### Records to process ###

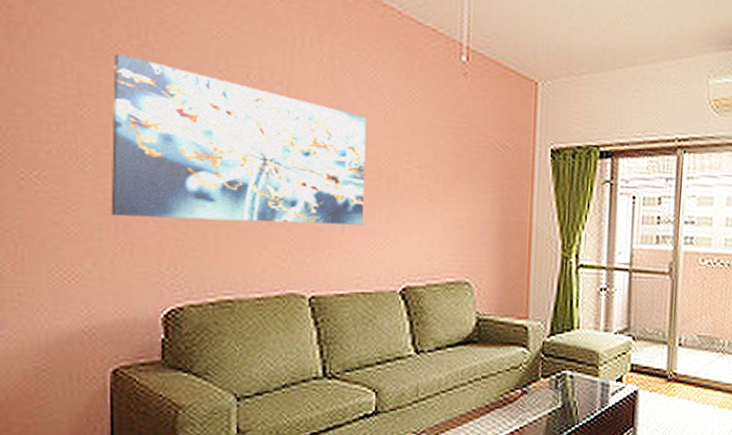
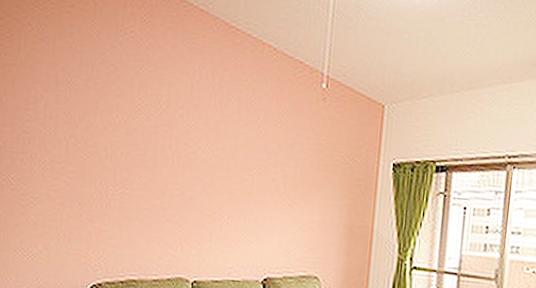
wall art: present [110,53,366,225] -> none [58,86,244,224]

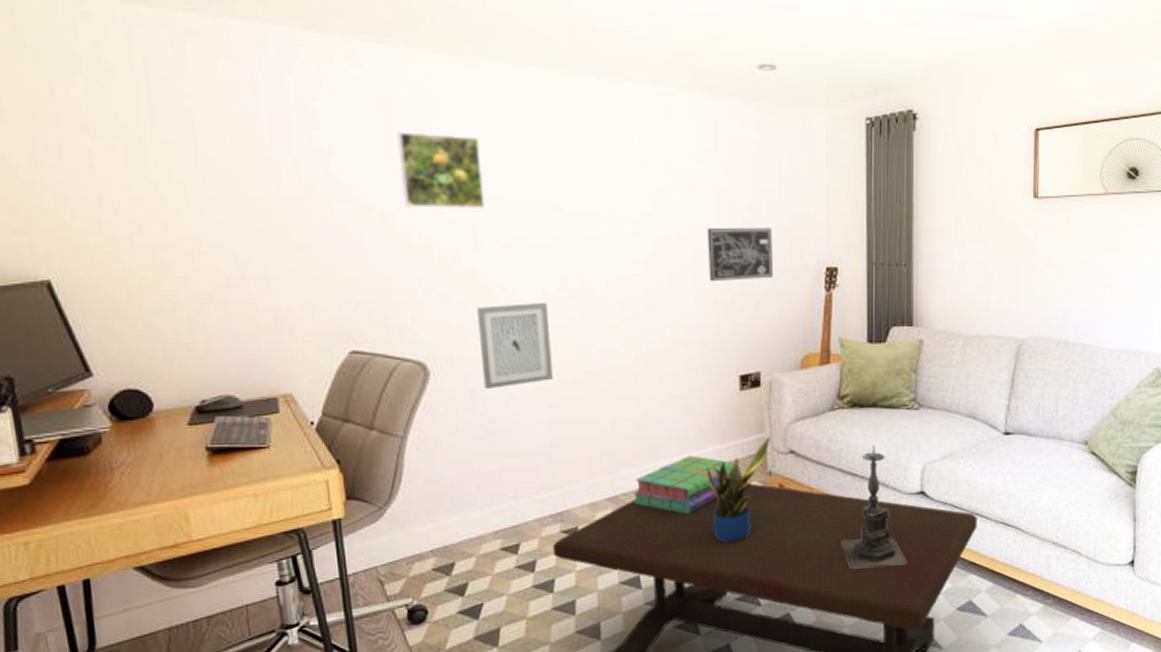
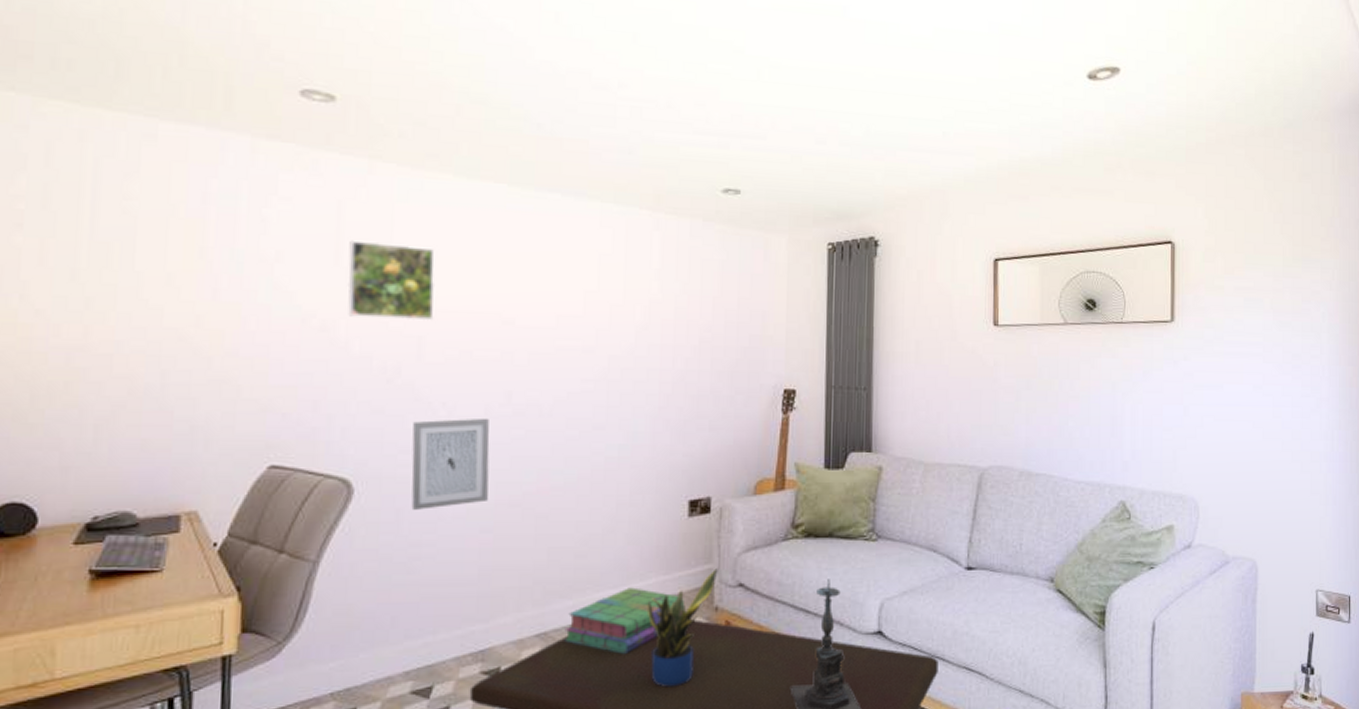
wall art: present [708,227,774,282] -> none [662,345,730,402]

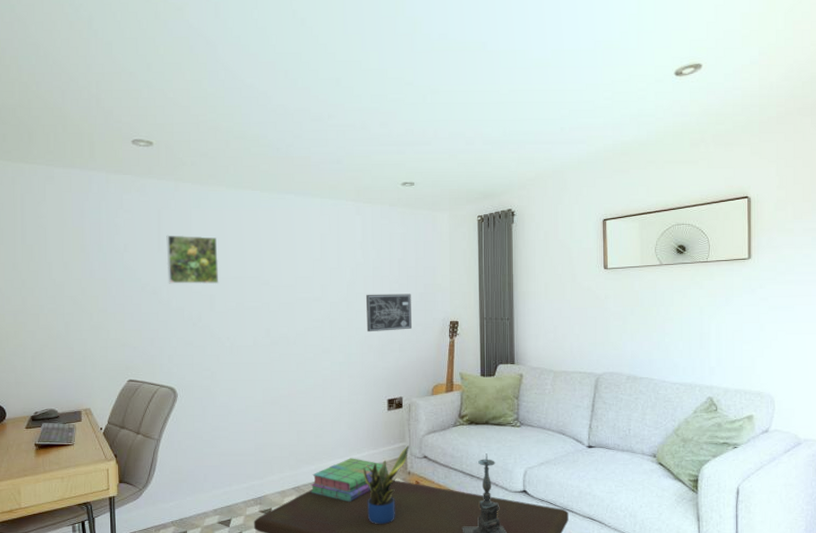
wall art: present [411,418,490,510] -> none [210,346,258,407]
wall art: none [662,345,730,402] -> present [366,293,413,332]

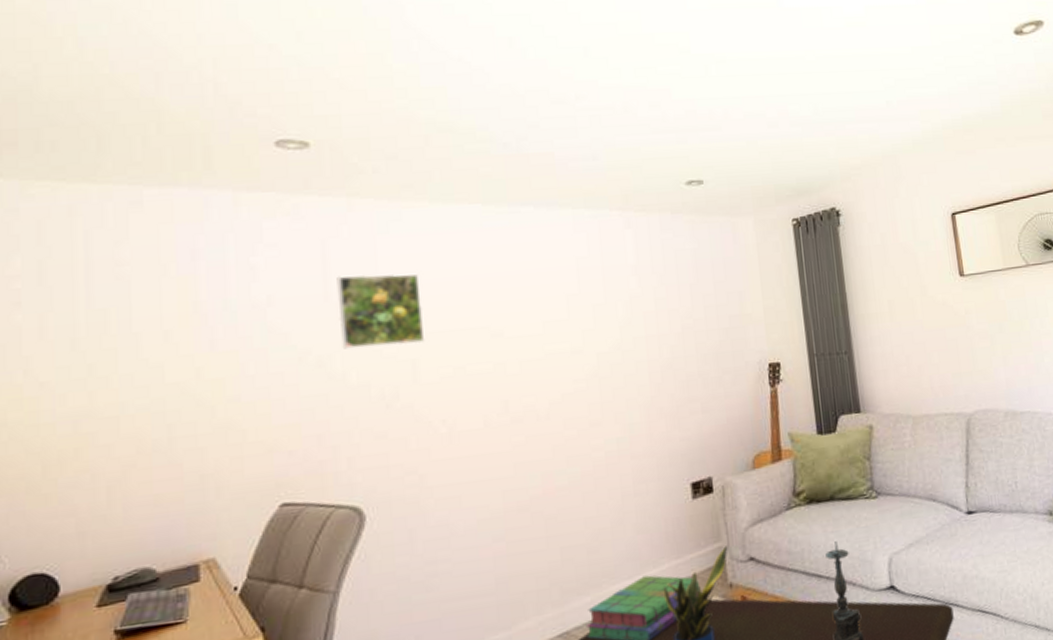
wall art: present [366,293,413,332] -> none [648,330,718,391]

###

▶ [Exercise] Only the lines from the line with "wall art: present [411,418,490,510]" through the end of the records belong in your copy. Repeat them exactly, without pictures.

▶ [Reply to the task]
wall art: present [411,418,490,510] -> none [210,346,258,407]
wall art: none [662,345,730,402] -> present [366,293,413,332]

wall art: present [366,293,413,332] -> none [648,330,718,391]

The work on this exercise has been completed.